B)Indviduals who subscribed to a school of thought in medieval Europe that rejected abstractions as the subject matter of philosophy and focused instead on one's experience of individual, distinct beings and objects.
C)A voluntary association of people; in earlier times, usually associations of laymen who wanted to intensify their religious piety.
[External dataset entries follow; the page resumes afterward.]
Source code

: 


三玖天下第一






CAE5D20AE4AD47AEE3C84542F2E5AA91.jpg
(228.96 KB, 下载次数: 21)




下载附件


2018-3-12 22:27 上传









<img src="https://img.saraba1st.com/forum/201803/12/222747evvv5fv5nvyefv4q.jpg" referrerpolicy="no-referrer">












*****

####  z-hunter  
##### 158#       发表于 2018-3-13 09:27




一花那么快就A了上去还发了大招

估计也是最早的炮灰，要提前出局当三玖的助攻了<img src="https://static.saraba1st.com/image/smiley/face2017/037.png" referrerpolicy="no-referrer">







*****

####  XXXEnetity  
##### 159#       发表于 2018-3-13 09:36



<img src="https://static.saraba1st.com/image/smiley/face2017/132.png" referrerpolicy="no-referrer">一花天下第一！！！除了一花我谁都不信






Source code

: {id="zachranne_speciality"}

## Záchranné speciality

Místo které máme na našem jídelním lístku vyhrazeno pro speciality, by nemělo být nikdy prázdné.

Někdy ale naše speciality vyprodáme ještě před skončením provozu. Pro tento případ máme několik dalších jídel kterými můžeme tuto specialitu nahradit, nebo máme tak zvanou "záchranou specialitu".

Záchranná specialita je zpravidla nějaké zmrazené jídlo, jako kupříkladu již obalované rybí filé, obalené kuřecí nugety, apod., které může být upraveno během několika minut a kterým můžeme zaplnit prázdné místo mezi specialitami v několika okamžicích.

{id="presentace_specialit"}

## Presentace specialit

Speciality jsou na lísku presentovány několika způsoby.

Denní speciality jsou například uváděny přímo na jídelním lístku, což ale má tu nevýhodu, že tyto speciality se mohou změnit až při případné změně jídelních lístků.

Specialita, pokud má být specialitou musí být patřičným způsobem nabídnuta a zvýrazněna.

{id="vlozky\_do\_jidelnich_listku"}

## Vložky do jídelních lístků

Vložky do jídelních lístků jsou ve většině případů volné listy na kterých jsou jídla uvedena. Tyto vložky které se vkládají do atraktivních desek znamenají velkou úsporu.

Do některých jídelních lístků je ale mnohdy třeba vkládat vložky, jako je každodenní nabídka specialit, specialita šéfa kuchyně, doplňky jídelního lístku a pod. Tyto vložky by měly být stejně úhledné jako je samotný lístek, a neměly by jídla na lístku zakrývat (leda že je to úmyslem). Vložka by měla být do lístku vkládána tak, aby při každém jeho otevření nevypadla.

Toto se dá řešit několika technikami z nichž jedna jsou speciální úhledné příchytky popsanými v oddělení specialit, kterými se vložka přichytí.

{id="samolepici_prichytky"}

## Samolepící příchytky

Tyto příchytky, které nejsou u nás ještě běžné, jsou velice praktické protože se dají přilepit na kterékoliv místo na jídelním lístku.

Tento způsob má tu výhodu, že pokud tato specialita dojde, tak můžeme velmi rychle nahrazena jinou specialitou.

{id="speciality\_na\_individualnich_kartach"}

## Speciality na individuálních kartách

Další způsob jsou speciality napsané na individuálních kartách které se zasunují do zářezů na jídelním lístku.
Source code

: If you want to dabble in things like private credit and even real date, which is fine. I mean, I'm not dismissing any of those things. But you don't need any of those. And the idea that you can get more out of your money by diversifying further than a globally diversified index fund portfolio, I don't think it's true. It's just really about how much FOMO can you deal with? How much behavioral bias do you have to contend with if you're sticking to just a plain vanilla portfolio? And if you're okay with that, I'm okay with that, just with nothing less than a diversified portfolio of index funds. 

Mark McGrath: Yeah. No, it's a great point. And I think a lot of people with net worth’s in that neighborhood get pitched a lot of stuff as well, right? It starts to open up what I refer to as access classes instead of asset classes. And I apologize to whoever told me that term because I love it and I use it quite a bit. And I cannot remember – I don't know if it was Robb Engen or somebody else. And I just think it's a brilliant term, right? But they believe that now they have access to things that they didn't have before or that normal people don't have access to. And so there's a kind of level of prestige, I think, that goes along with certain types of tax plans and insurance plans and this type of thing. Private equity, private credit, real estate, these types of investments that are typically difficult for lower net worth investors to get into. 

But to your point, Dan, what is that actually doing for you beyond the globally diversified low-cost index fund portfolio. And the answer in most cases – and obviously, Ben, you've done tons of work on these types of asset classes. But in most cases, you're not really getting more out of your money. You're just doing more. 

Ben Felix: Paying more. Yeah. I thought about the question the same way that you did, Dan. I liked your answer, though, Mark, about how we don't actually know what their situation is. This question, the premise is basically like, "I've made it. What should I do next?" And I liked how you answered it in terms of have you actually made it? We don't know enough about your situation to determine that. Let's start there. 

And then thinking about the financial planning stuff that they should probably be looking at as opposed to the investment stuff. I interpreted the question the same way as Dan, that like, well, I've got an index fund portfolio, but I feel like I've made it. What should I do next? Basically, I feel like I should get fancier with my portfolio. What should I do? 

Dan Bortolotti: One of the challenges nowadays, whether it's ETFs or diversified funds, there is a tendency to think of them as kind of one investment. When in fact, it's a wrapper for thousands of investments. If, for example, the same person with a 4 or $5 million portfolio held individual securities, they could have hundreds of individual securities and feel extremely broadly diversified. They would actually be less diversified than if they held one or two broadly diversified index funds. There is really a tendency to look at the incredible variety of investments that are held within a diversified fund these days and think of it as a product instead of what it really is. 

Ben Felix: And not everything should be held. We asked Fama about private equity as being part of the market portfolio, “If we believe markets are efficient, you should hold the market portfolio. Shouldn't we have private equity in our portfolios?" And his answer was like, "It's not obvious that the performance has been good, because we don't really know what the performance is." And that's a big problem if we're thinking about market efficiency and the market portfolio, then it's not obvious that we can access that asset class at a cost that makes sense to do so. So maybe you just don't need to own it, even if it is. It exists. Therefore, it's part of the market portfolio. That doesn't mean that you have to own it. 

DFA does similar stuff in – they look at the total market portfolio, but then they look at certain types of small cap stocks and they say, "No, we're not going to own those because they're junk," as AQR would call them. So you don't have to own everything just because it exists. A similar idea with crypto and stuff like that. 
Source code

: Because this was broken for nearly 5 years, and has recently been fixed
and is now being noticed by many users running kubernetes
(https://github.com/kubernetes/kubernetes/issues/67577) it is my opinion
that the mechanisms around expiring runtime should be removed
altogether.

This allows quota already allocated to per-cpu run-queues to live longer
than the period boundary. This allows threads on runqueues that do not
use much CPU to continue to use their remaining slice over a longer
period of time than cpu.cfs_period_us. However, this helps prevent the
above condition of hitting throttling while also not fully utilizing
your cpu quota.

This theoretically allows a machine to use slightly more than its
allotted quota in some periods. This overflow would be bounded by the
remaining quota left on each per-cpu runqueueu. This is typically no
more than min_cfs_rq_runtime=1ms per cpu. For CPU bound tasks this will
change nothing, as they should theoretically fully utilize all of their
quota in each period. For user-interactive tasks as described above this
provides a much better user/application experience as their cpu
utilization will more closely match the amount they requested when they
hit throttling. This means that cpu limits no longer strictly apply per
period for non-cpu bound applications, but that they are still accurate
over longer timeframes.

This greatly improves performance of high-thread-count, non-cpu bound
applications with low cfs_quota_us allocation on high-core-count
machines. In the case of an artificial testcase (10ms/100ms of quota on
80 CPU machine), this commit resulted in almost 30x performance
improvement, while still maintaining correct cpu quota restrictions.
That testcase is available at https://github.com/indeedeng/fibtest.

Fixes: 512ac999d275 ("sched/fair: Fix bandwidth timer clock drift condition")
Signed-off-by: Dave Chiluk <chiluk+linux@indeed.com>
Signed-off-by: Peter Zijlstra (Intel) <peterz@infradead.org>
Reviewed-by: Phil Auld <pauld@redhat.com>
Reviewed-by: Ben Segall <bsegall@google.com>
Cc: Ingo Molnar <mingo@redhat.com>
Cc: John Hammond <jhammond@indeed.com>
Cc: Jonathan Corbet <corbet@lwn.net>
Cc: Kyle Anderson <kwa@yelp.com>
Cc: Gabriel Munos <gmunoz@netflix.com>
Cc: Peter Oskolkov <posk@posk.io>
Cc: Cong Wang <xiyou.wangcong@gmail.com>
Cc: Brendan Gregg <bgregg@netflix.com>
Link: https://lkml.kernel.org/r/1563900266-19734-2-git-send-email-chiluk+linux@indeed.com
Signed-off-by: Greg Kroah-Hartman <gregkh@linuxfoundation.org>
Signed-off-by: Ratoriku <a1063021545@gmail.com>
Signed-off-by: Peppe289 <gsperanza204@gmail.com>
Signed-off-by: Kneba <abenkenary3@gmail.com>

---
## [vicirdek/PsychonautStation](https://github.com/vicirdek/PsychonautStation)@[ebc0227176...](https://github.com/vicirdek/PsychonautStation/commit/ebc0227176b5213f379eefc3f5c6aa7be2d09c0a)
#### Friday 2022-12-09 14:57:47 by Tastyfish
D)Followers of Hus, the Bohemian priest whose practices attempted to reduce the distinction between priest and worshippers.
E)Major split of the Church in the period of 1378–1417, in which two, and later three, popes fought over the rule of the Church.
F)"Dance of death"; popular artist motif that depicted people from all different walks of life dancing with a skeleton as a foretaste of their deaths.
G)A person who organizes and assumes risk in a business venture in hopes of making a profit.
H)Rebirth of classical culture that occurred in Italy after 1350.
I)Followers of Wycliffe, a vocal dissenter of the church's leadership. This group became an underground rural movement.
J)Influential school of thought during the Renaissance, based on Plato's belief that truth lay in essential but hidden forms.
K)An intellectual movement of the Renaissance that emphasized the importance of having the ability to read, understand, and appreciate the writings of the ancient world.